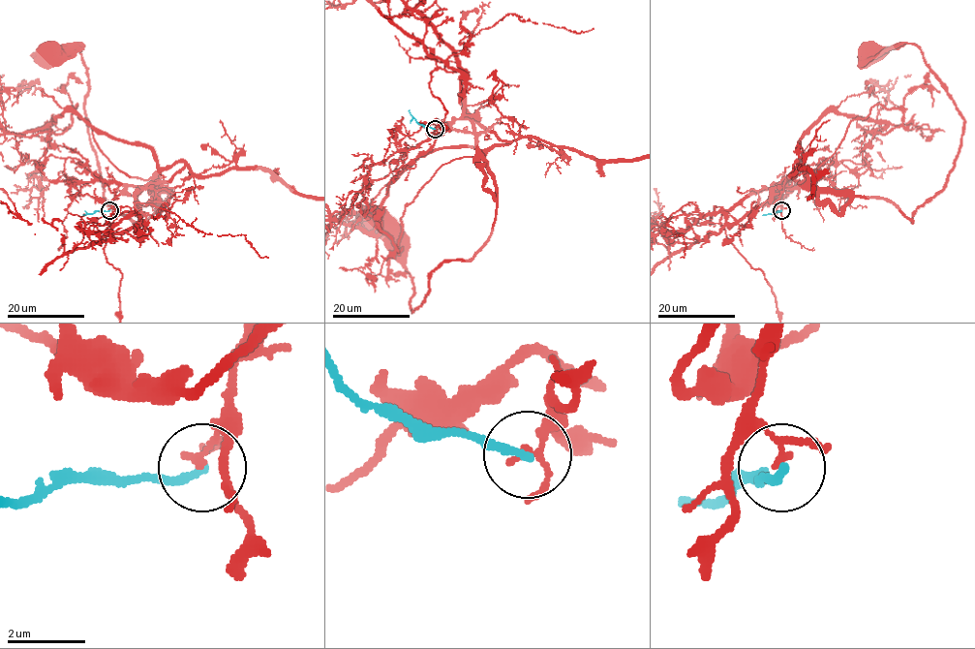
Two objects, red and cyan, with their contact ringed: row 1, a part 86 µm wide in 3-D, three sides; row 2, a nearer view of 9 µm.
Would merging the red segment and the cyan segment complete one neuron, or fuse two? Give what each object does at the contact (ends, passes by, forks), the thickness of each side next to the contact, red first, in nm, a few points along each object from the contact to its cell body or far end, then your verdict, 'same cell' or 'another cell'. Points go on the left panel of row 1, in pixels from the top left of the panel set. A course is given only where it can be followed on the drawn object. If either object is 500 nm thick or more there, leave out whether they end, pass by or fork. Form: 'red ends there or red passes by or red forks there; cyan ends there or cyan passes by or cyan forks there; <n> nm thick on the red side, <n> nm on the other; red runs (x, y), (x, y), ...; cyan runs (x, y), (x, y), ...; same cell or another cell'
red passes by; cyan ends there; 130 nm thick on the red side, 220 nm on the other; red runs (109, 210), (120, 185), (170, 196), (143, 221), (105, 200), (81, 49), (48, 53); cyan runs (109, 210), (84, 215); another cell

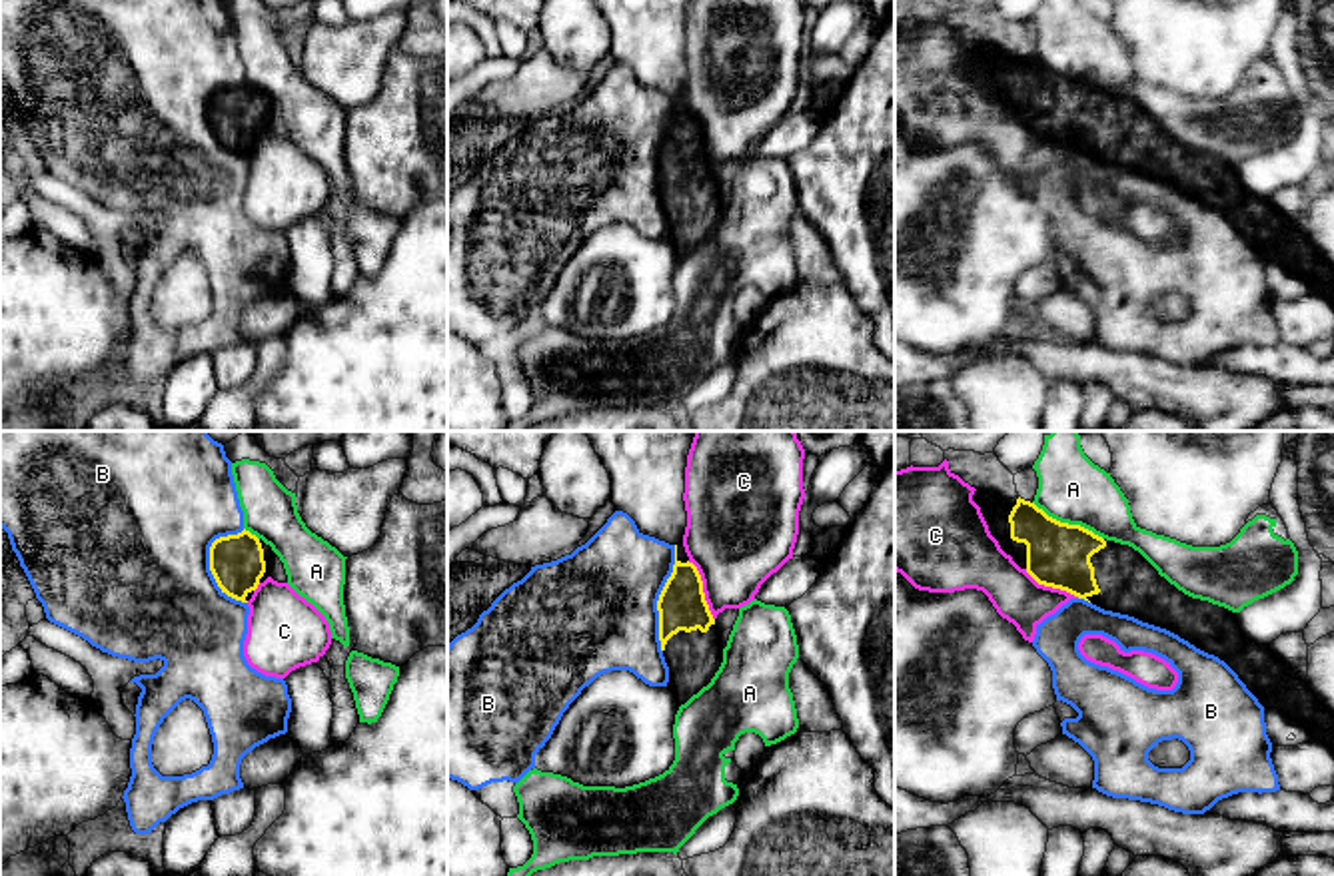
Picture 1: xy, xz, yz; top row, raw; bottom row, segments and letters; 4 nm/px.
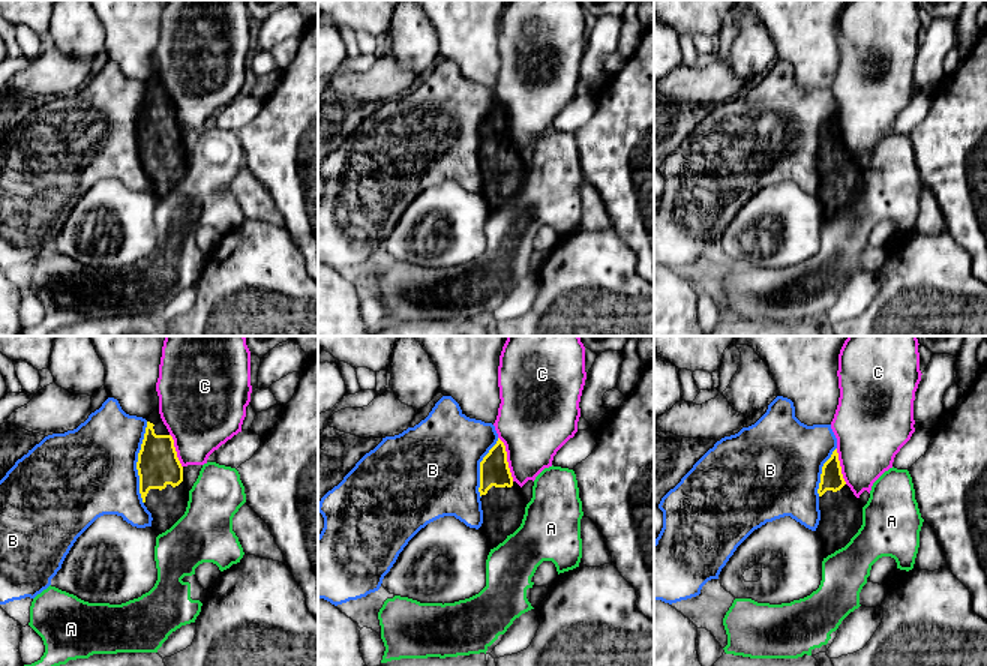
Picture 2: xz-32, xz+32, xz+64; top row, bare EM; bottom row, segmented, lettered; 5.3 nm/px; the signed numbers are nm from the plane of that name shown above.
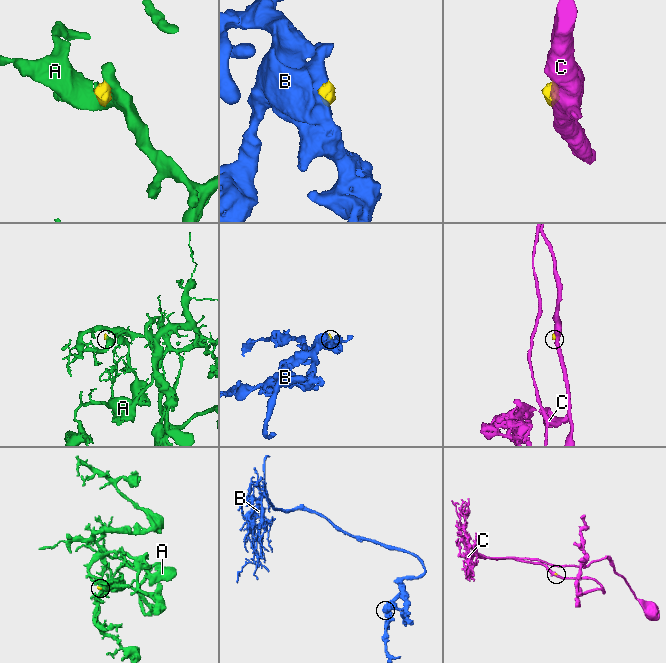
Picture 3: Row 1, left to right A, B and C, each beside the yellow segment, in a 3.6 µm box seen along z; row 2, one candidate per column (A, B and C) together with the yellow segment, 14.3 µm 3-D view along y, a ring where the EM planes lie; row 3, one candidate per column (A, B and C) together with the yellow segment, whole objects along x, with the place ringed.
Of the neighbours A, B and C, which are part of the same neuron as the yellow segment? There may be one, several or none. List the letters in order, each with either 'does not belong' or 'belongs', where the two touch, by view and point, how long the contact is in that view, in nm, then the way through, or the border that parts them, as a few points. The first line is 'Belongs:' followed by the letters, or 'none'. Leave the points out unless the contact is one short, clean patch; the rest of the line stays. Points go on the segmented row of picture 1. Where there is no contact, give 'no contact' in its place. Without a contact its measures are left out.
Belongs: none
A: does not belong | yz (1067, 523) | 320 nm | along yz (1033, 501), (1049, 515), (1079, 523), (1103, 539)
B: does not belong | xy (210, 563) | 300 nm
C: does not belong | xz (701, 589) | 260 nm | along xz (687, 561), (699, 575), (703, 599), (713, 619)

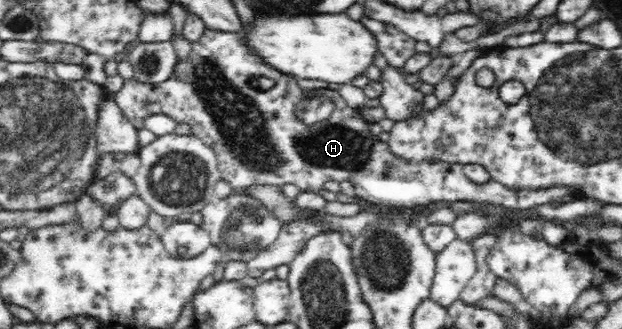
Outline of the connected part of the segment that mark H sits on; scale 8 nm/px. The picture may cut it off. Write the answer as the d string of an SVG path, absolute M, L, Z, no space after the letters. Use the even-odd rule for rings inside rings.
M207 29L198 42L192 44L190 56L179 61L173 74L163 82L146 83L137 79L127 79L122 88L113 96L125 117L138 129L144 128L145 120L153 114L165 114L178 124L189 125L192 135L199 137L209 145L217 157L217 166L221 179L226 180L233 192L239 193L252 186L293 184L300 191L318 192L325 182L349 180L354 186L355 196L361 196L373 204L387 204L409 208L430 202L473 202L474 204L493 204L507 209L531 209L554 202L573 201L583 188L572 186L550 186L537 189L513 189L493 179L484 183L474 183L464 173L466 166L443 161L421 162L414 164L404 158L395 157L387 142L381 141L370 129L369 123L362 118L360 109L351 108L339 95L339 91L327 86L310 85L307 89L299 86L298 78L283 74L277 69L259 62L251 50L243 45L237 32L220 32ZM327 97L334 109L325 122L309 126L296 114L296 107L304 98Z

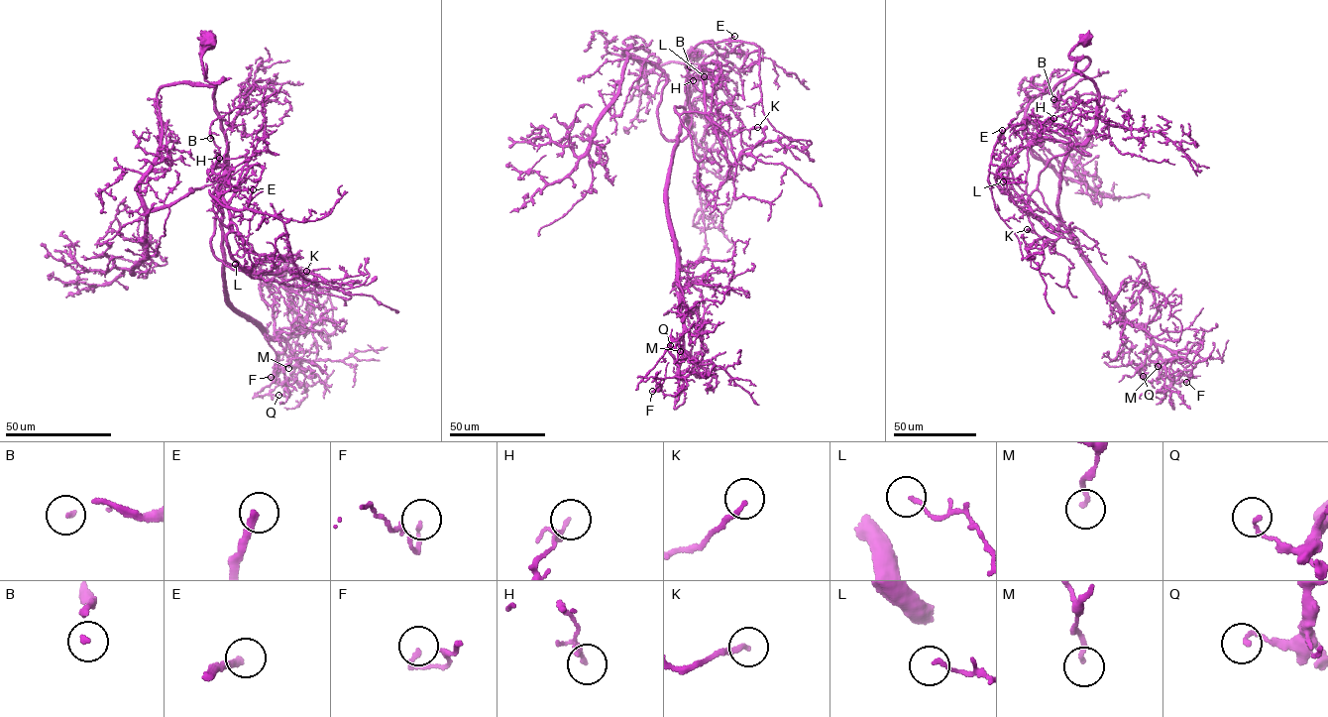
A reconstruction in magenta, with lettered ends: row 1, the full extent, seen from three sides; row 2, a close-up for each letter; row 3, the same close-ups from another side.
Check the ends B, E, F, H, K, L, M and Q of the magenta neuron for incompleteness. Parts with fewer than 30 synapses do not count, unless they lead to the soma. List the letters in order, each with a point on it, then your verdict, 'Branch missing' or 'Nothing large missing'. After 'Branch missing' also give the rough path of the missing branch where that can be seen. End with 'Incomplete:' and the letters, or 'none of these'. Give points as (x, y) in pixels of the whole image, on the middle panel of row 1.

──────

Problem statement - Using the records above, list each line that includes "three".

Response for this exercise -
Two objects, red and cyan, with their contact ringed: row 1, a part 86 µm wide in 3-D, three sides; row 2, a nearer view of 9 µm.
A reconstruction in magenta, with lettered ends: row 1, the full extent, seen from three sides; row 2, a close-up for each letter; row 3, the same close-ups from another side.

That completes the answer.